Stored items:
"""
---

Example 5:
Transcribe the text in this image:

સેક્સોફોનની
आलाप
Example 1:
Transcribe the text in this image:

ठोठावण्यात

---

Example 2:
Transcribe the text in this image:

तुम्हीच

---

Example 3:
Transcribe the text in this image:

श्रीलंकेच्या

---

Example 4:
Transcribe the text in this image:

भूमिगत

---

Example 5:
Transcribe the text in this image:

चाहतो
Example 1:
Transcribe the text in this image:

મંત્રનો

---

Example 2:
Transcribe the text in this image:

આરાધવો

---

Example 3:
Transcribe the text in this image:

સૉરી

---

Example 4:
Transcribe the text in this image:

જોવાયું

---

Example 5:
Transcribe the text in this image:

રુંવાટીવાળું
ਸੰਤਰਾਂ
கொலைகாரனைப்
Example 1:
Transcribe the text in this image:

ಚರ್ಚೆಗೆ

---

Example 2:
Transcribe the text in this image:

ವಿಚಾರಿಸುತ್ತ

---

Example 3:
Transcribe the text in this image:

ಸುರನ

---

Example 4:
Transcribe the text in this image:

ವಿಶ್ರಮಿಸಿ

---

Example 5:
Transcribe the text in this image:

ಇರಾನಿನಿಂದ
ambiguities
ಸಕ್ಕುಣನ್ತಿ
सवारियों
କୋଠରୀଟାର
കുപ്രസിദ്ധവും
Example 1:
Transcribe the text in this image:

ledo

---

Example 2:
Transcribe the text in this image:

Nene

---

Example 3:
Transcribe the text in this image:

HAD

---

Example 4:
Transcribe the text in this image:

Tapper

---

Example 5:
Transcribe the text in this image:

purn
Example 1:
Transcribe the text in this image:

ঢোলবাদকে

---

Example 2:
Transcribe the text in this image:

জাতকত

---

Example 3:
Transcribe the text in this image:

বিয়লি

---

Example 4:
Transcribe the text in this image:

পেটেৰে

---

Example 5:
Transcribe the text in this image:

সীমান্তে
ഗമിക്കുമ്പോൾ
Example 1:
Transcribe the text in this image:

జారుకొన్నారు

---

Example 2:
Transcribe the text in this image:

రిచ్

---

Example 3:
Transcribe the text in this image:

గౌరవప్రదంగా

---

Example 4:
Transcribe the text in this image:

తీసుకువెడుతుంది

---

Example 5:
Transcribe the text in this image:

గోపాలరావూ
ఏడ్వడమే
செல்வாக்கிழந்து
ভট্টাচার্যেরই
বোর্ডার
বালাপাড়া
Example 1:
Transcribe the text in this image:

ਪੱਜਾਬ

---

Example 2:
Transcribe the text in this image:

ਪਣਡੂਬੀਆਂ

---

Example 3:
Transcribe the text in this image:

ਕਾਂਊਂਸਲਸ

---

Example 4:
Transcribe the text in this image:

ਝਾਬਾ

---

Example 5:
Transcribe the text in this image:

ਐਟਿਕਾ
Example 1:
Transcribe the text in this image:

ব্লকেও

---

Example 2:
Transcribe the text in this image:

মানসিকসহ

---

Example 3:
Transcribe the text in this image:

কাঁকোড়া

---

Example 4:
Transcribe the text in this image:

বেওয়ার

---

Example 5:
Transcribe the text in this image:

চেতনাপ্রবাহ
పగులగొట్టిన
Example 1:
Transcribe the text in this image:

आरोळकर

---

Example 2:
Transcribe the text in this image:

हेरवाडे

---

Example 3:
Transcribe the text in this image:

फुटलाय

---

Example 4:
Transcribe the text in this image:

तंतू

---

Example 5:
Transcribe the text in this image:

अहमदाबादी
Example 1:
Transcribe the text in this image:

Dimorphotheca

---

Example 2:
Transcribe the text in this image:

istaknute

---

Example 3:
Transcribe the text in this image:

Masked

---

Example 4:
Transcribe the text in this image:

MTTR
"""
What this task involves:
Could you restate every record above word for word?

Output:
---

Example 5:
Transcribe the text in this image:

સેક્સોફોનની
आलाप
Example 1:
Transcribe the text in this image:

ठोठावण्यात

---

Example 2:
Transcribe the text in this image:

तुम्हीच

---

Example 3:
Transcribe the text in this image:

श्रीलंकेच्या

---

Example 4:
Transcribe the text in this image:

भूमिगत

---

Example 5:
Transcribe the text in this image:

चाहतो
Example 1:
Transcribe the text in this image:

મંત્રનો

---

Example 2:
Transcribe the text in this image:

આરાધવો

---

Example 3:
Transcribe the text in this image:

સૉરી

---

Example 4:
Transcribe the text in this image:

જોવાયું

---

Example 5:
Transcribe the text in this image:

રુંવાટીવાળું
ਸੰਤਰਾਂ
கொலைகாரனைப்
Example 1:
Transcribe the text in this image:

ಚರ್ಚೆಗೆ

---

Example 2:
Transcribe the text in this image:

ವಿಚಾರಿಸುತ್ತ

---

Example 3:
Transcribe the text in this image:

ಸುರನ

---

Example 4:
Transcribe the text in this image:

ವಿಶ್ರಮಿಸಿ

---

Example 5:
Transcribe the text in this image:

ಇರಾನಿನಿಂದ
ambiguities
ಸಕ್ಕುಣನ್ತಿ
सवारियों
କୋଠରୀଟାର
കുപ്രസിദ്ധവും
Example 1:
Transcribe the text in this image:

ledo

---

Example 2:
Transcribe the text in this image:

Nene

---

Example 3:
Transcribe the text in this image:

HAD

---

Example 4:
Transcribe the text in this image:

Tapper

---

Example 5:
Transcribe the text in this image:

purn
Example 1:
Transcribe the text in this image:

ঢোলবাদকে

---

Example 2:
Transcribe the text in this image:

জাতকত

---

Example 3:
Transcribe the text in this image:

বিয়লি

---

Example 4:
Transcribe the text in this image:

পেটেৰে

---

Example 5:
Transcribe the text in this image:

সীমান্তে
ഗമിക്കുമ്പോൾ
Example 1:
Transcribe the text in this image:

జారుకొన్నారు

---

Example 2:
Transcribe the text in this image:

రిచ్

---

Example 3:
Transcribe the text in this image:

గౌరవప్రదంగా

---

Example 4:
Transcribe the text in this image:

తీసుకువెడుతుంది

---

Example 5:
Transcribe the text in this image:

గోపాలరావూ
ఏడ్వడమే
செல்வாக்கிழந்து
ভট্টাচার্যেরই
বোর্ডার
বালাপাড়া
Example 1:
Transcribe the text in this image:

ਪੱਜਾਬ

---

Example 2:
Transcribe the text in this image:

ਪਣਡੂਬੀਆਂ

---

Example 3:
Transcribe the text in this image:

ਕਾਂਊਂਸਲਸ

---

Example 4:
Transcribe the text in this image:

ਝਾਬਾ

---

Example 5:
Transcribe the text in this image:

ਐਟਿਕਾ
Example 1:
Transcribe the text in this image:

ব্লকেও

---

Example 2:
Transcribe the text in this image:

মানসিকসহ

---

Example 3:
Transcribe the text in this image:

কাঁকোড়া

---

Example 4:
Transcribe the text in this image:

বেওয়ার

---

Example 5:
Transcribe the text in this image:

চেতনাপ্রবাহ
పగులగొట్టిన
Example 1:
Transcribe the text in this image:

आरोळकर

---

Example 2:
Transcribe the text in this image:

हेरवाडे

---

Example 3:
Transcribe the text in this image:

फुटलाय

---

Example 4:
Transcribe the text in this image:

तंतू

---

Example 5:
Transcribe the text in this image:

अहमदाबादी
Example 1:
Transcribe the text in this image:

Dimorphotheca

---

Example 2:
Transcribe the text in this image:

istaknute

---

Example 3:
Transcribe the text in this image:

Masked

---

Example 4:
Transcribe the text in this image:

MTTR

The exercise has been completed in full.